MATERIAL TO PROCESS:
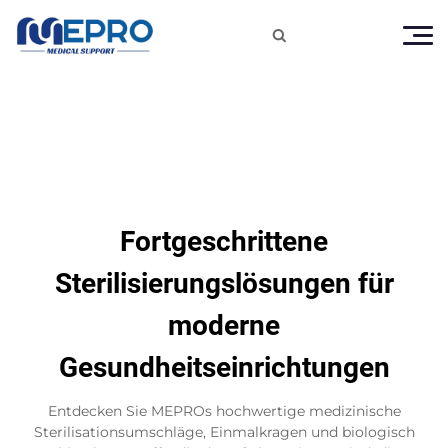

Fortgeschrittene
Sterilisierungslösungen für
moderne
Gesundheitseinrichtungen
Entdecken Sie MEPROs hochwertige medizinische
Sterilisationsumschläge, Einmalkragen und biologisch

---

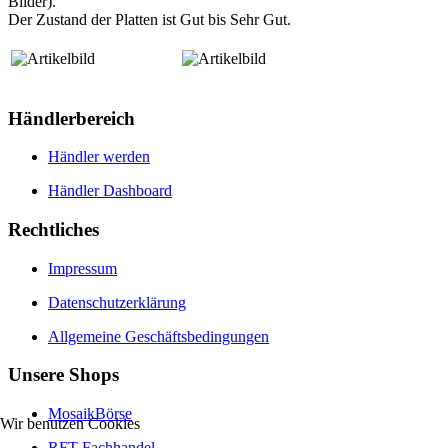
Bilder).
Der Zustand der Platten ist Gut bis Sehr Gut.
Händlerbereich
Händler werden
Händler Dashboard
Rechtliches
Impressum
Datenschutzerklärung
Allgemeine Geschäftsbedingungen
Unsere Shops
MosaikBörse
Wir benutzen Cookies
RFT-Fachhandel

WHAT IS EXPECTED:
Out of the data above, set down the lines from the one with "Sterilisierungslösungen für" to the one with "Sterilisationsumschläge, Einmalkragen und", both included, exactly as written and with no additions.

EXPECTED ANSWER:
Sterilisierungslösungen für
moderne
Gesundheitseinrichtungen
Entdecken Sie MEPROs hochwertige medizinische
Sterilisationsumschläge, Einmalkragen und biologisch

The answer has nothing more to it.